Skip the pictures. Reproduce all other material exactly.

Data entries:

____

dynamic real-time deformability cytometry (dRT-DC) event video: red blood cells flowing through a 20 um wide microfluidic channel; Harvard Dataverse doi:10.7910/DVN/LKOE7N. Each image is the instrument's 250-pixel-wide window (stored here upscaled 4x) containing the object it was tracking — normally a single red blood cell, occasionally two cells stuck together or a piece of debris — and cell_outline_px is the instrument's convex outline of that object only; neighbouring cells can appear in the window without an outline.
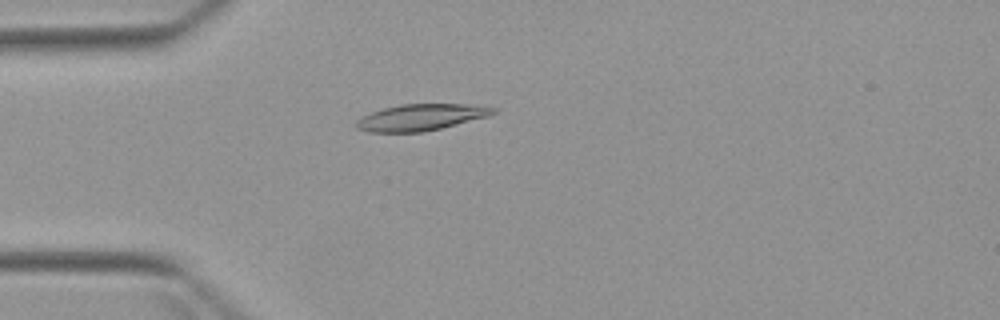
{"species": "Egyptian fruit bat (a non-hibernating species)", "species_latin": "Rousettus aegyptiacus", "temperature_condition": "warm", "stored_images_in_passage": 4, "camera_frame_rate_fps": 3000, "um_per_image_px": 0.085, "animal": {"sex": "female"}, "frame": {"image": 1, "passage_image": 4, "time_ms": 4.333, "image_size_px": [1000, 320], "cell_outline_px": [[496, 112], [488, 116], [424, 132], [368, 132], [356, 128], [356, 120], [360, 116], [384, 108], [400, 104], [464, 104], [496, 108]], "centroid_in_image_um": [35.72, 9.97], "position_along_channel_um": 49.3, "area_um2": 20.92}}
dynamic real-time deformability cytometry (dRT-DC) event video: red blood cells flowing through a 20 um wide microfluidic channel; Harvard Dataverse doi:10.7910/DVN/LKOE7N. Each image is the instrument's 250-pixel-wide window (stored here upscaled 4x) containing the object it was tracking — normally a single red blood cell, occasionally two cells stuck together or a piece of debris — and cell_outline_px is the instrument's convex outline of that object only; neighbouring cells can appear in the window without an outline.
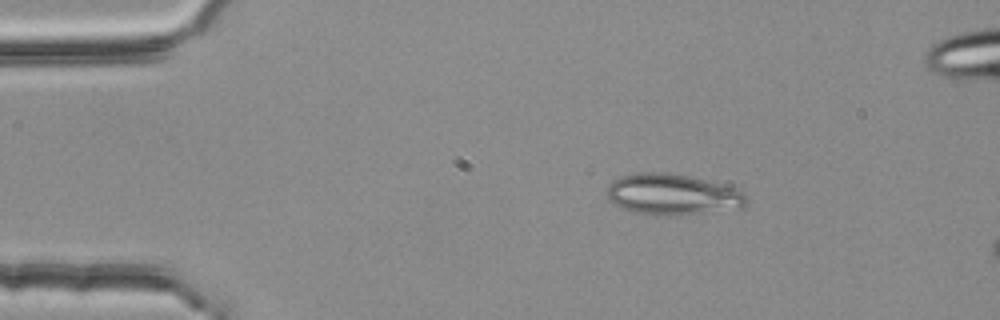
{"species": "common noctule bat (a hibernating species)", "species_latin": "Nyctalus noctula", "temperature_condition": "room temperature", "stored_images_in_passage": 2, "camera_frame_rate_fps": 3000, "um_per_image_px": 0.085, "animal": {"sex": "female", "body_mass_g": 25.1}, "frame": {"image": 1, "passage_image": 1, "time_ms": 0.0, "image_size_px": [1000, 320], "cell_outline_px": [[748, 200], [744, 208], [700, 212], [632, 212], [620, 208], [608, 200], [608, 184], [612, 180], [636, 172], [664, 172], [688, 176], [720, 184], [744, 192], [748, 196]], "centroid_in_image_um": [57.14, 16.48], "position_along_channel_um": 27.9, "area_um2": 32.14}}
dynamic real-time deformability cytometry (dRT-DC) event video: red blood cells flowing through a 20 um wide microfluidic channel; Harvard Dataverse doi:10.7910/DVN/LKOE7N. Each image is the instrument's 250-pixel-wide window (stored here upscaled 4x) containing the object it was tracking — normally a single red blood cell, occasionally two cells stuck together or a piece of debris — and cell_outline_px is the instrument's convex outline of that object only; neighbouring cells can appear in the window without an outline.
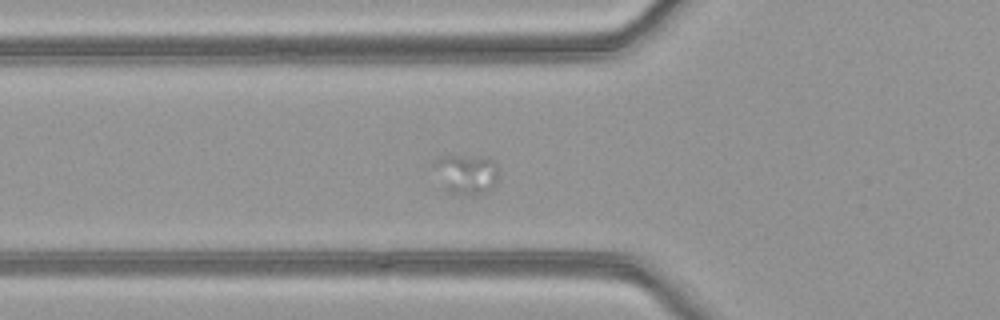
{"species": "common noctule bat (a hibernating species)", "species_latin": "Nyctalus noctula", "temperature_condition": "warm", "stored_images_in_passage": 36, "camera_frame_rate_fps": 3000, "um_per_image_px": 0.085, "animal": {"sex": "female", "body_mass_g": 21.9}, "frame": {"image": 1, "passage_image": 6, "time_ms": 1.667, "image_size_px": [1000, 320], "cell_outline_px": [[500, 180], [492, 188], [476, 196], [448, 192], [444, 188], [432, 164], [440, 156], [488, 156], [496, 164]], "centroid_in_image_um": [39.68, 14.79], "position_along_channel_um": 86.1, "area_um2": 15.26}}
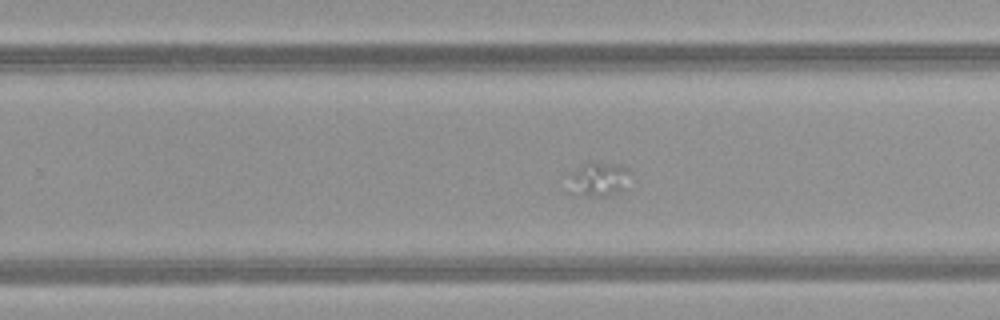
{"frame": {"image": 2, "passage_image": 21, "time_ms": 6.667, "image_size_px": [1000, 320], "cell_outline_px": [[628, 172], [620, 192], [608, 196], [572, 196], [568, 192], [572, 176], [588, 160], [592, 160], [620, 164], [628, 168]], "centroid_in_image_um": [50.84, 15.24], "position_along_channel_um": 279.0, "area_um2": 12.2}}
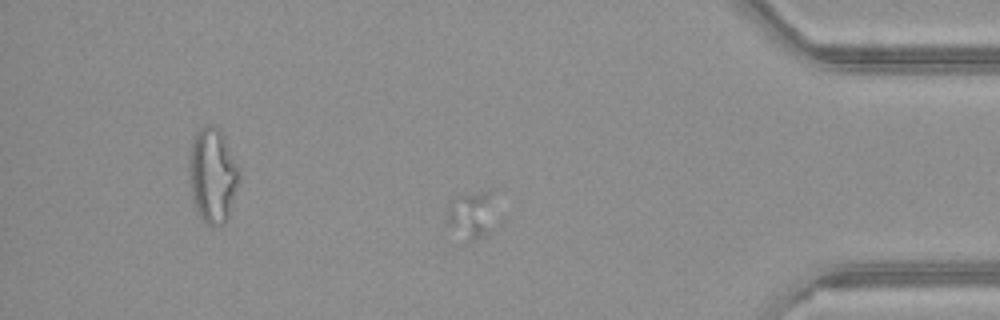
{"frame": {"image": 3, "passage_image": 32, "time_ms": 10.333, "image_size_px": [1000, 320], "cell_outline_px": [[504, 220], [500, 224], [488, 232], [472, 240], [448, 224], [448, 204], [452, 200], [464, 192], [492, 192]], "centroid_in_image_um": [40.32, 18.17], "position_along_channel_um": 394.9, "area_um2": 14.16}}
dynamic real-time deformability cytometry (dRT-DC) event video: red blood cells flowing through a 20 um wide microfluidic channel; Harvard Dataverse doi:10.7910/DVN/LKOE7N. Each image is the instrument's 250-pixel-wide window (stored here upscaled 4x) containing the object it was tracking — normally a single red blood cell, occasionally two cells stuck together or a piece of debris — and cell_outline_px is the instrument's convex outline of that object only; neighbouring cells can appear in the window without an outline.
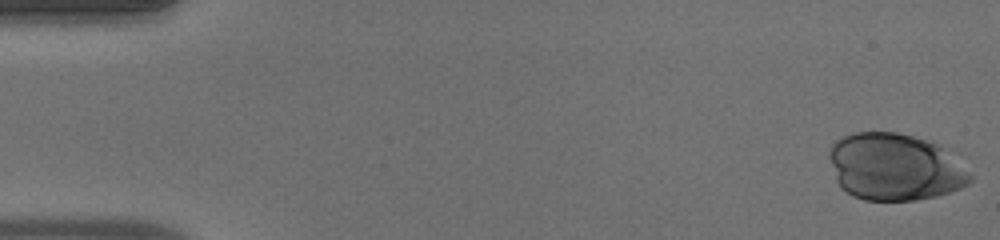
{"species": "human", "species_latin": "Homo sapiens", "temperature_condition": "warm", "stored_images_in_passage": 52, "camera_frame_rate_fps": 3000, "um_per_image_px": 0.085, "donor": {"sex": "male"}, "frame": {"image": 1, "passage_image": 1, "time_ms": 0.0, "image_size_px": [1000, 240], "cell_outline_px": [[972, 180], [968, 184], [960, 188], [936, 196], [916, 200], [864, 200], [852, 196], [840, 188], [836, 180], [828, 156], [828, 152], [832, 144], [836, 140], [852, 132], [896, 132], [912, 136], [936, 144], [968, 172], [972, 176]], "centroid_in_image_um": [75.97, 14.21], "position_along_channel_um": 9.0, "area_um2": 54.51}}
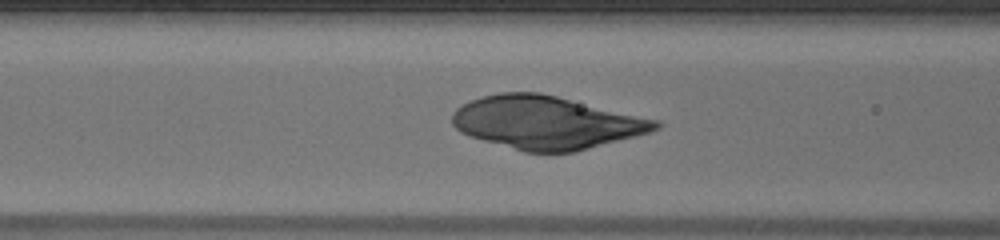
{"frame": {"image": 2, "passage_image": 21, "time_ms": 6.667, "image_size_px": [1000, 240], "cell_outline_px": [[664, 124], [660, 128], [648, 132], [588, 148], [572, 152], [524, 152], [468, 136], [460, 132], [452, 124], [452, 112], [456, 108], [472, 100], [484, 96], [500, 92], [540, 92], [660, 120]], "centroid_in_image_um": [46.42, 10.41], "position_along_channel_um": 120.2, "area_um2": 62.48}}
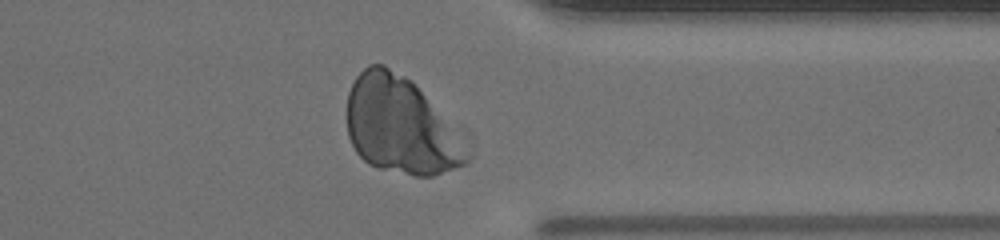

____

* [EXERCISE RESULT]
dynamic real-time deformability cytometry (dRT-DC) event video: red blood cells flowing through a 20 um wide microfluidic channel; Harvard Dataverse doi:10.7910/DVN/LKOE7N. Each image is the instrument's 250-pixel-wide window (stored here upscaled 4x) containing the object it was tracking — normally a single red blood cell, occasionally two cells stuck together or a piece of debris — and cell_outline_px is the instrument's convex outline of that object only; neighbouring cells can appear in the window without an outline.
{"species": "Egyptian fruit bat (a non-hibernating species)", "species_latin": "Rousettus aegyptiacus", "temperature_condition": "warm", "stored_images_in_passage": 4, "camera_frame_rate_fps": 3000, "um_per_image_px": 0.085, "animal": {"sex": "female"}, "frame": {"image": 1, "passage_image": 4, "time_ms": 4.333, "image_size_px": [1000, 320], "cell_outline_px": [[496, 112], [488, 116], [424, 132], [368, 132], [356, 128], [356, 120], [360, 116], [384, 108], [400, 104], [464, 104], [496, 108]], "centroid_in_image_um": [35.72, 9.97], "position_along_channel_um": 49.3, "area_um2": 20.92}}
dynamic real-time deformability cytometry (dRT-DC) event video: red blood cells flowing through a 20 um wide microfluidic channel; Harvard Dataverse doi:10.7910/DVN/LKOE7N. Each image is the instrument's 250-pixel-wide window (stored here upscaled 4x) containing the object it was tracking — normally a single red blood cell, occasionally two cells stuck together or a piece of debris — and cell_outline_px is the instrument's convex outline of that object only; neighbouring cells can appear in the window without an outline.
{"species": "common noctule bat (a hibernating species)", "species_latin": "Nyctalus noctula", "temperature_condition": "room temperature", "stored_images_in_passage": 2, "camera_frame_rate_fps": 3000, "um_per_image_px": 0.085, "animal": {"sex": "female", "body_mass_g": 25.1}, "frame": {"image": 1, "passage_image": 1, "time_ms": 0.0, "image_size_px": [1000, 320], "cell_outline_px": [[748, 200], [744, 208], [700, 212], [632, 212], [620, 208], [608, 200], [608, 184], [612, 180], [636, 172], [664, 172], [688, 176], [720, 184], [744, 192], [748, 196]], "centroid_in_image_um": [57.14, 16.48], "position_along_channel_um": 27.9, "area_um2": 32.14}}
dynamic real-time deformability cytometry (dRT-DC) event video: red blood cells flowing through a 20 um wide microfluidic channel; Harvard Dataverse doi:10.7910/DVN/LKOE7N. Each image is the instrument's 250-pixel-wide window (stored here upscaled 4x) containing the object it was tracking — normally a single red blood cell, occasionally two cells stuck together or a piece of debris — and cell_outline_px is the instrument's convex outline of that object only; neighbouring cells can appear in the window without an outline.
{"species": "common noctule bat (a hibernating species)", "species_latin": "Nyctalus noctula", "temperature_condition": "warm", "stored_images_in_passage": 36, "camera_frame_rate_fps": 3000, "um_per_image_px": 0.085, "animal": {"sex": "female", "body_mass_g": 21.9}, "frame": {"image": 1, "passage_image": 6, "time_ms": 1.667, "image_size_px": [1000, 320], "cell_outline_px": [[500, 180], [492, 188], [476, 196], [448, 192], [444, 188], [432, 164], [440, 156], [488, 156], [496, 164]], "centroid_in_image_um": [39.68, 14.79], "position_along_channel_um": 86.1, "area_um2": 15.26}}
{"frame": {"image": 2, "passage_image": 21, "time_ms": 6.667, "image_size_px": [1000, 320], "cell_outline_px": [[628, 172], [620, 192], [608, 196], [572, 196], [568, 192], [572, 176], [588, 160], [592, 160], [620, 164], [628, 168]], "centroid_in_image_um": [50.84, 15.24], "position_along_channel_um": 279.0, "area_um2": 12.2}}
{"frame": {"image": 3, "passage_image": 32, "time_ms": 10.333, "image_size_px": [1000, 320], "cell_outline_px": [[504, 220], [500, 224], [488, 232], [472, 240], [448, 224], [448, 204], [452, 200], [464, 192], [492, 192]], "centroid_in_image_um": [40.32, 18.17], "position_along_channel_um": 394.9, "area_um2": 14.16}}
dynamic real-time deformability cytometry (dRT-DC) event video: red blood cells flowing through a 20 um wide microfluidic channel; Harvard Dataverse doi:10.7910/DVN/LKOE7N. Each image is the instrument's 250-pixel-wide window (stored here upscaled 4x) containing the object it was tracking — normally a single red blood cell, occasionally two cells stuck together or a piece of debris — and cell_outline_px is the instrument's convex outline of that object only; neighbouring cells can appear in the window without an outline.
{"species": "human", "species_latin": "Homo sapiens", "temperature_condition": "warm", "stored_images_in_passage": 52, "camera_frame_rate_fps": 3000, "um_per_image_px": 0.085, "donor": {"sex": "male"}, "frame": {"image": 1, "passage_image": 1, "time_ms": 0.0, "image_size_px": [1000, 240], "cell_outline_px": [[972, 180], [968, 184], [960, 188], [936, 196], [916, 200], [864, 200], [852, 196], [840, 188], [836, 180], [828, 156], [828, 152], [832, 144], [836, 140], [852, 132], [896, 132], [912, 136], [936, 144], [968, 172], [972, 176]], "centroid_in_image_um": [75.97, 14.21], "position_along_channel_um": 9.0, "area_um2": 54.51}}
{"frame": {"image": 2, "passage_image": 21, "time_ms": 6.667, "image_size_px": [1000, 240], "cell_outline_px": [[664, 124], [660, 128], [648, 132], [588, 148], [572, 152], [524, 152], [468, 136], [460, 132], [452, 124], [452, 112], [456, 108], [472, 100], [484, 96], [500, 92], [540, 92], [660, 120]], "centroid_in_image_um": [46.42, 10.41], "position_along_channel_um": 120.2, "area_um2": 62.48}}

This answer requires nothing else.